En dan is er nog de internationale context: ook daaraan kan Crombez zich niet optrekken. In Frankrijk past François Hollande voor een tweede mandaat en worden de socialisten bij de verkiezingen weggevaagd. De Nederlandse PvdA verliest drie vierde van haar zetels. In Duitsland verliest Schulz de verkiezingen, en in Groot-Brittannië moest Jeremy Corbyn het onderspit delven tegen de minst populaire premier ooit.

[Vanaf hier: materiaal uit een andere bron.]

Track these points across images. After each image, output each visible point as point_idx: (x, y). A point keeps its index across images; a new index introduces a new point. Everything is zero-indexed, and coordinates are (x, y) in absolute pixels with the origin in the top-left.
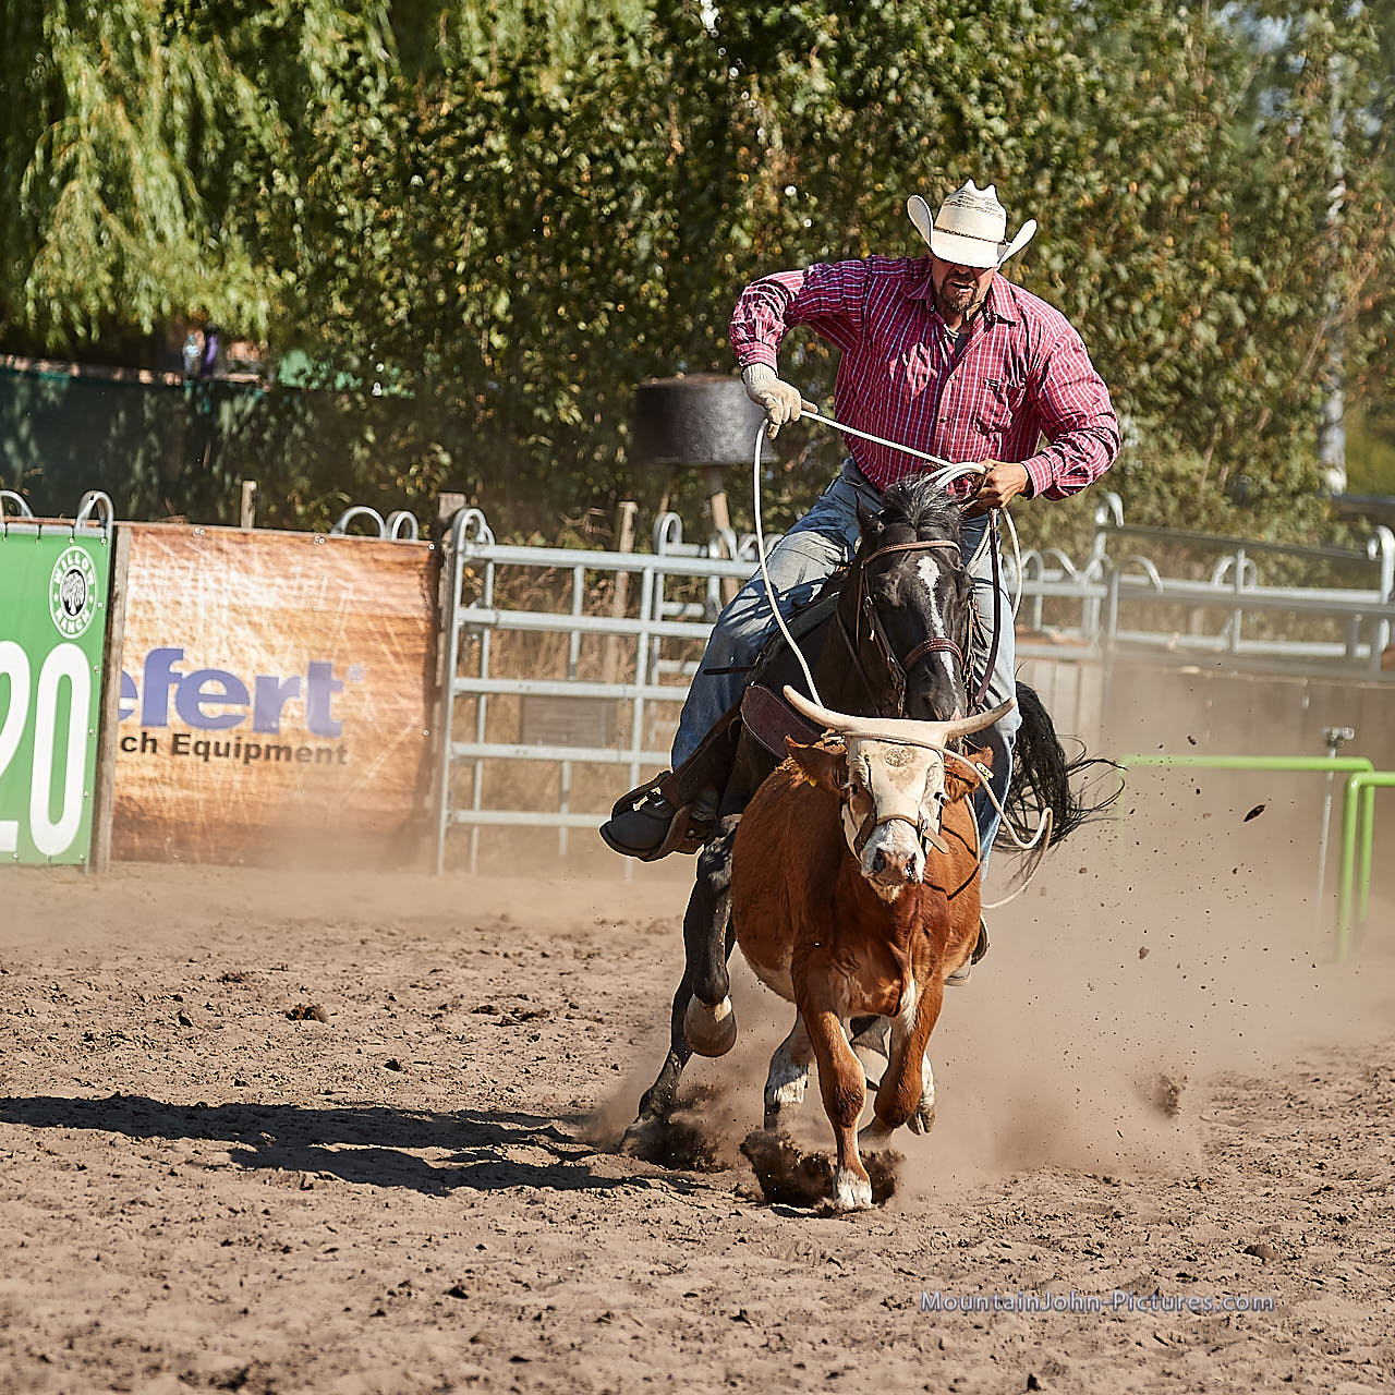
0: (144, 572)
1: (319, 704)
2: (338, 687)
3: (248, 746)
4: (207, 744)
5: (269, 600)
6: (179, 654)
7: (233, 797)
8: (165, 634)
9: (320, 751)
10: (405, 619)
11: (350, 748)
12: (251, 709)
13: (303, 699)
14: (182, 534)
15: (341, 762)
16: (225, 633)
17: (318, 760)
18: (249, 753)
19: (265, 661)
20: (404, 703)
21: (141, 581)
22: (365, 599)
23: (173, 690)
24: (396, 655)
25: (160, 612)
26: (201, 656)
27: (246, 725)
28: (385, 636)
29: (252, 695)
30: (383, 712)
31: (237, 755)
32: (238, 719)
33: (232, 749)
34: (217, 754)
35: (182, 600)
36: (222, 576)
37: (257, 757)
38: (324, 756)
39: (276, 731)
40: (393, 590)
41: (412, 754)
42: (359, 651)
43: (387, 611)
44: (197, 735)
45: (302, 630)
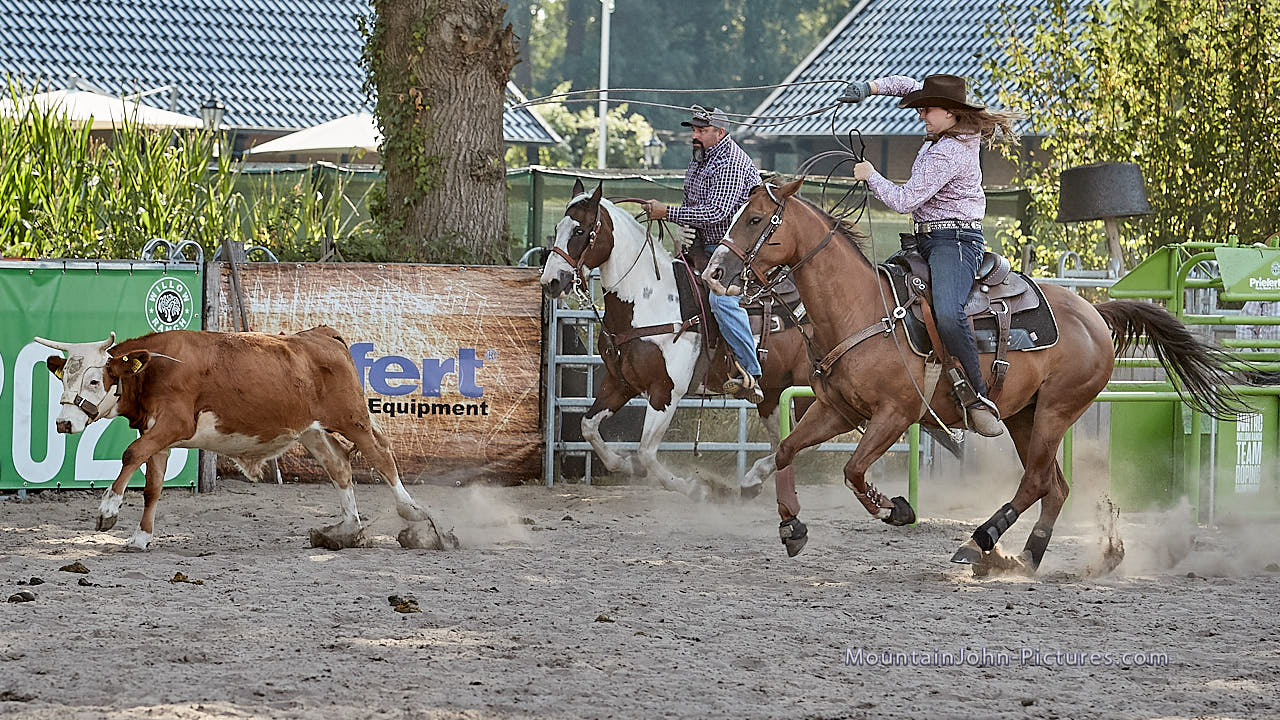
0: (345, 295)
1: (468, 376)
2: (480, 365)
3: (420, 405)
4: (392, 405)
5: (429, 309)
6: (370, 347)
7: (412, 439)
8: (360, 334)
9: (469, 407)
10: (523, 318)
11: (489, 404)
12: (421, 381)
13: (456, 373)
14: (371, 268)
15: (484, 413)
17: (468, 413)
18: (421, 410)
19: (429, 349)
20: (525, 373)
21: (343, 300)
22: (495, 306)
23: (367, 372)
24: (518, 342)
25: (355, 321)
26: (385, 348)
27: (418, 392)
28: (510, 330)
29: (421, 372)
30: (510, 380)
31: (413, 412)
32: (413, 388)
33: (410, 407)
34: (400, 411)
35: (372, 311)
36: (398, 295)
37: (426, 413)
38: (472, 410)
39: (438, 395)
40: (515, 299)
41: (532, 406)
42: (493, 340)
43: (510, 314)
44: (385, 400)
45: (454, 328)
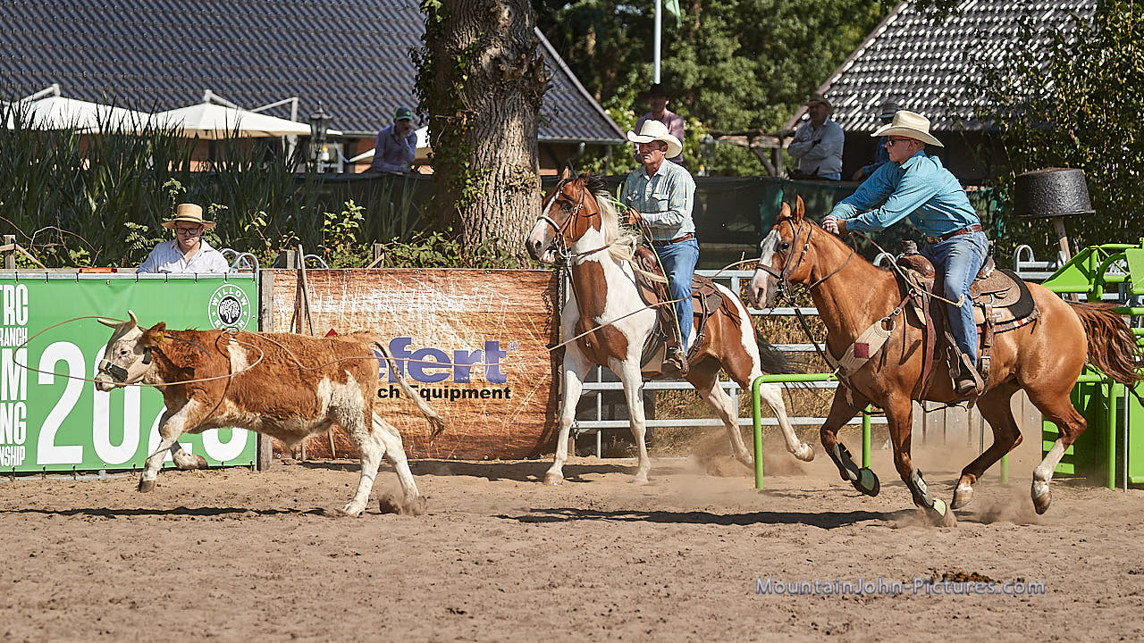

Gitarist zijn in een grote rockband

De kaarten liggen dus niet goed voor de SP.A, en het siert John Crombez dat hij zijn twijfels uit. Maar de vraag is of dat de taak is van een partijvoorzitter op nauwelijks twee maanden van de verkiezingen. Verwachten de militanten niet van hun voorzitter dat hij hen moed inspreekt zodat ze ondanks de slechte verwachtingen toch met enthousiasme de campagne instappen? Want makkelijk kan het niet zijn: de strijd aangaan terwijl je weet dat de kansen klein zijn dat je hem wint.

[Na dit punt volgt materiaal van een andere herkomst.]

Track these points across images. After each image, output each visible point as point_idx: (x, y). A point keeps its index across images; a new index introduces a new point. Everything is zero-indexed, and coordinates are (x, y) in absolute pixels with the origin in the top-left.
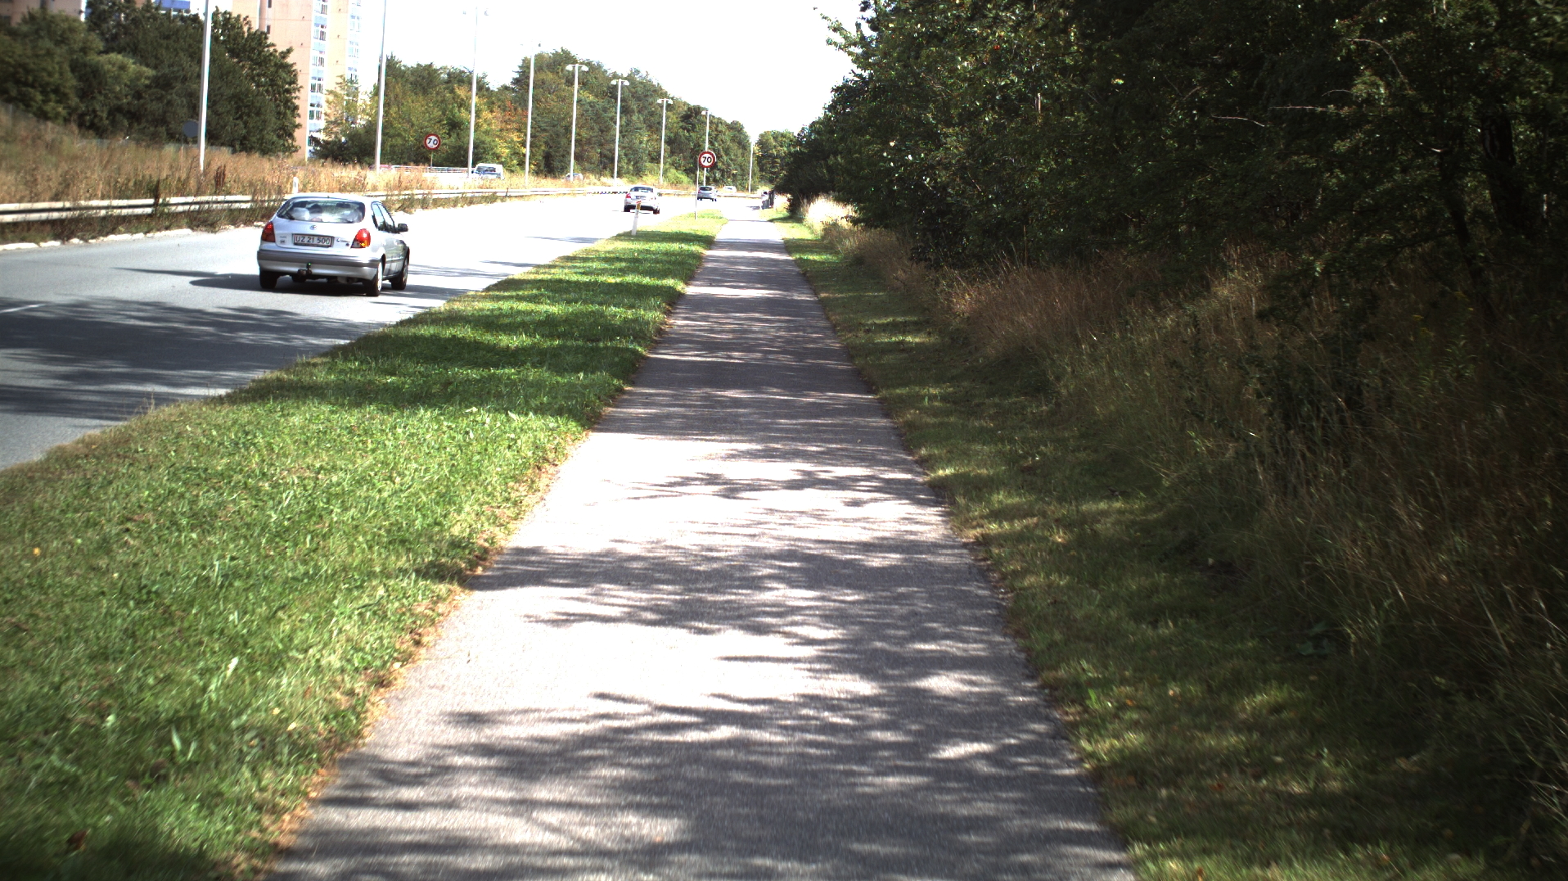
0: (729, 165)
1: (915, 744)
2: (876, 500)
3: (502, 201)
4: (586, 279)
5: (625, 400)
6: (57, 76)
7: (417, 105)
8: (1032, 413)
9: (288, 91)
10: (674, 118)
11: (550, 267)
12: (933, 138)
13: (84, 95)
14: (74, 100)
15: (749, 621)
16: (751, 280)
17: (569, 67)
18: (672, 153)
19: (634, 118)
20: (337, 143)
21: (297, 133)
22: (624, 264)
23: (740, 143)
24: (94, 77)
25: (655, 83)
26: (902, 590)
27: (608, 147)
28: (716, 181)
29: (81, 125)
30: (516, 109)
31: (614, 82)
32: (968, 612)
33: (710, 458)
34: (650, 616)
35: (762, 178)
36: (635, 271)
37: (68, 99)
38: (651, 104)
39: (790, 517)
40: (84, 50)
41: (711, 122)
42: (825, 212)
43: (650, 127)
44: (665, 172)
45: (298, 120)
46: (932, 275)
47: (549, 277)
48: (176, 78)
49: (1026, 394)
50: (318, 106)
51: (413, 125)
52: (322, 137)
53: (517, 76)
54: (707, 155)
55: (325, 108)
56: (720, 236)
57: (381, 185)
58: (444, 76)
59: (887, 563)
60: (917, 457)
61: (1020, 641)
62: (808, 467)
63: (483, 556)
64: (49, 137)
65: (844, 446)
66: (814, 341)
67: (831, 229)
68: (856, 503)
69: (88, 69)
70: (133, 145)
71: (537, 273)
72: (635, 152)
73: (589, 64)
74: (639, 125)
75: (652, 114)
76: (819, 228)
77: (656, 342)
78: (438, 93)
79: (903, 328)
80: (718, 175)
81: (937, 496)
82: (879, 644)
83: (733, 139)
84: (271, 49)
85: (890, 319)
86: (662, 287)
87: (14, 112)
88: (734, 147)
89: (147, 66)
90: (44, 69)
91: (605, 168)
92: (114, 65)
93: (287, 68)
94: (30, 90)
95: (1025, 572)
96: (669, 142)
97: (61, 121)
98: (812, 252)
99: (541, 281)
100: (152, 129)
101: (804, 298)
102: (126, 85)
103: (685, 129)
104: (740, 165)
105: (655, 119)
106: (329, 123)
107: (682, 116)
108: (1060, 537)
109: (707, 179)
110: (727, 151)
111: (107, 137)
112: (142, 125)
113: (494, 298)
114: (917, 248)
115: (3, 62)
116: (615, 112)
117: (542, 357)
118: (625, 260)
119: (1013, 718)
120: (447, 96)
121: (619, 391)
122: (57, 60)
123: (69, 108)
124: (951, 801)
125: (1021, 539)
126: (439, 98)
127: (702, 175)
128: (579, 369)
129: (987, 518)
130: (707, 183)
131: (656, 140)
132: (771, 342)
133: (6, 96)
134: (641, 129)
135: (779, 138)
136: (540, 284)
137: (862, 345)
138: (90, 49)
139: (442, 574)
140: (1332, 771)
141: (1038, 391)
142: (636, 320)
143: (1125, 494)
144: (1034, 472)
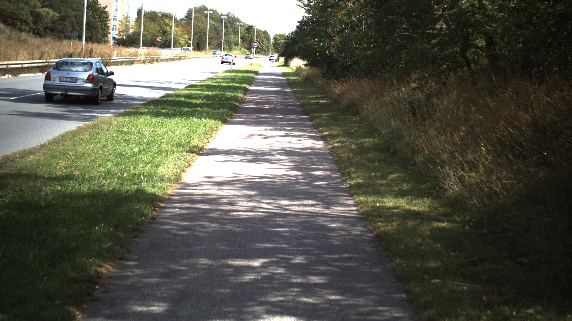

Mocht Crombez opstappen, staat er niet echt een nieuwe voorzitter klaar

Het bijkomende probleem is dat, mocht Crombez opstappen, er voor de Vlaamse socialisten niet echt een nieuwe voorzitter klaarstaat. De voorzitter vervangen als onderdeel van een louteringsproces na een eventuele verkiezingsnederlaag biedt dus ook weinig perspectieven. Vooral omdat op nauwelijks zes maanden na die gemeenteraadsverkiezingen de federale, Vlaamse en Europese verkiezingen wachten. There is no alternative.

In De Morgen geeft Crombez ook toe dat hij “ook liever gitarist zou zijn in een grote rockband.” (Gelukkig voor zijn partij voegt hij eraan toe dat hij “ook erg graag doet wat hij nu doet.") Een politicus kan soms ook te eerlijk zijn.